The big difference between Vietnam and Iraq
A couple of days ago Senator Kerry clarified his position on the Iraq War. At the Democrats' Take Back America strategy conference, in Washington, he said that his vote for the war was a mistake and that we should bring the troops home.
His analogy is Vietnam — in Kerry's view we stayed too long in Vietnam and now 'it is time for us to go' from Iraq. And there are superficial parallels between Vietnam and Iraq that many have remarked on — particularly that we are fighting an enemy who is hard for us to find, with much initiative on his side.
But there is a big difference between Vietnam and Iraq. Ultimately, in Vietnam, we could choose as much war as we wanted. We could, and ultimately did, retire without serious consequences. That is not true for Iraq.
Ho Chi Minh, whatever his faults, only wanted to get to Saigon. Osama bin Laden and the radical Islamist jihad wants to get to New York and Washington. That is the big difference.
We are fighting in Iraq, yes, for the Iraqis, but also for ourselves. This war is enlightened self—interest. We fight and prevail over the Islamist forces in Iraq, which will go a long way to discrediting them, or we fight them here. Yes, there is no assurance that we won't also have to fight them here anyway, but our offensive strategy in the War of Terror has been far more successful than anybody would have bet on after 9/11 — no major attacks in the U.S. in five years.
Another attack will come. We cannot seal ourselves off. But it will come sooner and more ferociously if we surrender in Iraq. For if we surrender there, where will we fight? When, in a war, a country goes on the offensive, there are always endless alternatives, endless strategies, endless disagreements. If people think that World War II was a royal road to victory with 'everybody agreeing' think again. The Navy and the Army fought each other over the priorities of the Pacific and of Europe. The British and the Americans fought over strategy in Europe. If you read the memoirs of any of the leading players, particularly the more acerbic ones, you find little harmony. It is simply a cost of doing business that there will be disagreements. That we have them now, concerning how the Iraq War should have been or should be fought, well, welcome to reality.

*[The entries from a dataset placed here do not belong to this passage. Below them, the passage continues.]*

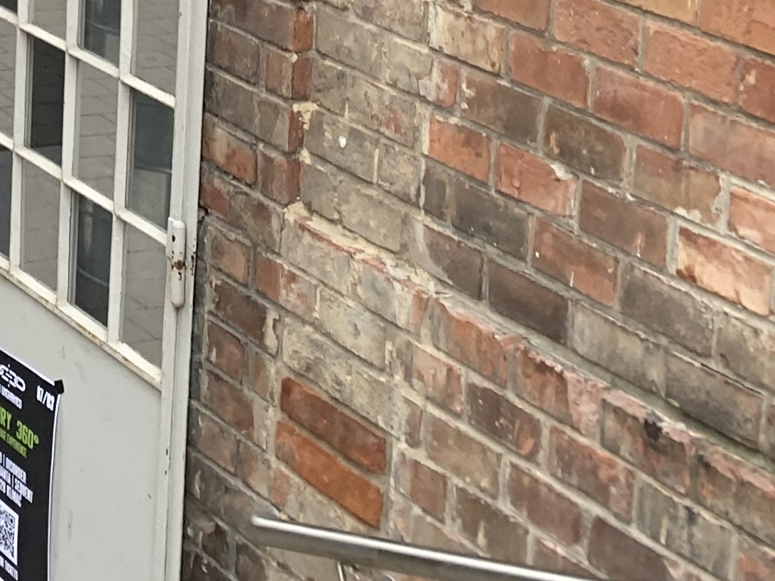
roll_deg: -1.9
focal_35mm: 96
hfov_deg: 18.0
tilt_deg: -4.4
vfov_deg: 13.8
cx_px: -416
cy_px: -443
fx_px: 2149
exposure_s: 1/122
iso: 50
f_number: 1.8
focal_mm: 4.25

Surrender is a seduction. Surrender vs. pressing on regardless was the essential difference between the French and the British in World War II. Surrender is the choice the French General Staff made in June 1940 — that it was the smart choice to give up than fight a great evil. So history shows that this is not a decision that others have refused to take. They have taken it. The French were lucky that first the British and then ourselves stayed in the field and so they did not have to live with the consequences of their decision over the long term.

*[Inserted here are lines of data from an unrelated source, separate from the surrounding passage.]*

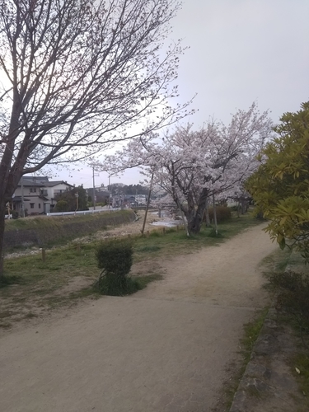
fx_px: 357
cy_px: 206
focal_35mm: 30
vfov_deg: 60.0
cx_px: 154
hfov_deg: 46.8
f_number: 2.2
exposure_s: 1/120
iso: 50
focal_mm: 4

But we would live with the consequences. Clinton is criticized for abandoning Mogadishu after the Black Hawk Down incident. I have never agreed with that. The mistake was letting our troops get into mission—creep: to go from guarding the UN food operation to going on the offensive against Aideed without the proper leadership and planning.

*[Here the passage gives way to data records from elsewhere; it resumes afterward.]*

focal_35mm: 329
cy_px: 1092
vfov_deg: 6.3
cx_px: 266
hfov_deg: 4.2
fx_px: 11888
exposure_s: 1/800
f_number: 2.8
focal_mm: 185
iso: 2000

The reason our guys got into trouble in Mogadishu is that the Abraham Lincoln carrier battle group had been sent off into the Indian Ocean, the Marine amphibious unit had been sent back to the Gulf and the request for heavy equipment — tanks and artillery was refused in Washington. There was no back—up for our light forces when they were bushwacked. But, having made that mistake, Clinton was right to withdraw the troops (after securing the return of the captured helicopter pilot Michael Durant by sending Robert Oakley to tell Aideed that either Durant was released or we would flatten the entire city looking for him). Why? Because we had no real mission in Mogadishu. And aside from securing Durant's release, it is not in the American character to engage in destruction purely for revenge.
But none of that applies in Iraq. In Iraq we do have a mission — to defeat terrorism as a political tactic, both for the benefit of the Iraqis and for our own benefit. If we fail in that mission, if we retreat, if we surrender, the price will be much higher and very likely to be paid closer to, if not at, home. Iraq is not Vietnam, whatever the superficial similarities. This time there is no substitute for victory now that we have been called out.